Poland: Lonely Handlowy
No bank in Poland, it seems, wants to marry the acquisition-hungry Bank Handlowy, and the Polish treasury hasn't helped as matchmaker. But the once-proud foreign trade giant desperately needs a source of retail deposits. It missed out on Bank Pekao, and the smaller Bank Zachodni. What scraps are left that the foreigners haven't eaten? Oonagh Leighton reports
Back at the beginning of this decade, the future looked promising for Bank Handlowy, the Polish foreign trade bank which then enjoyed a virtual monopoly in corporate banking. Now it is looking rather less so, thanks to the increased foreign competition and Handlowy's failure to purchase any of the Polish banks including Bank Polska Kasa Opieki (Pekao) and Bank Zachodni which were recently up for sale.

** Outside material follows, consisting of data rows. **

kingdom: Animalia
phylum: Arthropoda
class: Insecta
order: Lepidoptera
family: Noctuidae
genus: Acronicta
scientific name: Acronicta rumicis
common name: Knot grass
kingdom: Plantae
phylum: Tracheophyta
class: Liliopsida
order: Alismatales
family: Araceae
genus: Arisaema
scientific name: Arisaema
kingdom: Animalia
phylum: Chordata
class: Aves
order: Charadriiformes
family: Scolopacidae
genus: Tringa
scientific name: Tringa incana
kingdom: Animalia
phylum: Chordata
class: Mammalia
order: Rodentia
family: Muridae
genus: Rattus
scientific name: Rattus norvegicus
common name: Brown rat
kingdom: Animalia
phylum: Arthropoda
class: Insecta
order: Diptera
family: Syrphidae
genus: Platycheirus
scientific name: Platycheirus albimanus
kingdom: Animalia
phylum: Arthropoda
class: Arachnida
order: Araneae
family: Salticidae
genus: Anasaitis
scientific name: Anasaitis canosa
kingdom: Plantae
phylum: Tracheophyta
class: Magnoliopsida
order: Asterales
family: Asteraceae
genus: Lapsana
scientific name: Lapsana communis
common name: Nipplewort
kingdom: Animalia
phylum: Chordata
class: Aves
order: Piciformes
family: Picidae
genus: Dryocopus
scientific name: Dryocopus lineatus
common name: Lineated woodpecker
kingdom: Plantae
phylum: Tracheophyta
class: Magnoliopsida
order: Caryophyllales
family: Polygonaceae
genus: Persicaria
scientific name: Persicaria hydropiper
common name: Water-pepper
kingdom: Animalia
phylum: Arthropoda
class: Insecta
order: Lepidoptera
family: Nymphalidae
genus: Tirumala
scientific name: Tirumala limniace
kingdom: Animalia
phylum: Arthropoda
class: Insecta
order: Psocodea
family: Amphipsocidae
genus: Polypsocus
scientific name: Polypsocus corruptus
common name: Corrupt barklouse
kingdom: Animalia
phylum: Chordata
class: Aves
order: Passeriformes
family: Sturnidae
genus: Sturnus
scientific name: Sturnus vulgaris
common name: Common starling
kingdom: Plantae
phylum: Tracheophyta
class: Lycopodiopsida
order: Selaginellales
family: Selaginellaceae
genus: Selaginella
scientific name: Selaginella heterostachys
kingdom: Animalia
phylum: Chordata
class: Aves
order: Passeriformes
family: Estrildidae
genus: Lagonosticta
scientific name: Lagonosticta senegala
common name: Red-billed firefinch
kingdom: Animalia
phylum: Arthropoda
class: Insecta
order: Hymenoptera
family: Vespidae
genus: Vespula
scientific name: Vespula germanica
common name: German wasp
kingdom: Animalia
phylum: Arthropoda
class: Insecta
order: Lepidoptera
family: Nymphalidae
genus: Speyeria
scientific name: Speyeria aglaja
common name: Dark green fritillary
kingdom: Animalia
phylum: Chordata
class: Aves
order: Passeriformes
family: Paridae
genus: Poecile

According to Darius Gorski, analyst with Robert Fleming, the bank has lost more than half of its share of the corporate banking market since 1991. "In the early 1990s Handlowy was the flagship bank here with an 80% market share in corporate banking," he says. "They now have approximately 23% and are losing this to rivals."
Gorski says that Handlowy also has the slowest-growing balance sheet in Poland. Figures calculated using Polish accounting standards show it has gross profits for 1998 of Z465 million ($119 million) representing a fall of 46% on the previous year, while costs have crept up by 14% over the same period to reach Z532 million.
Its situation used to be very different. Until 1989 the bank had an enviable monopoly in foreign trade financing.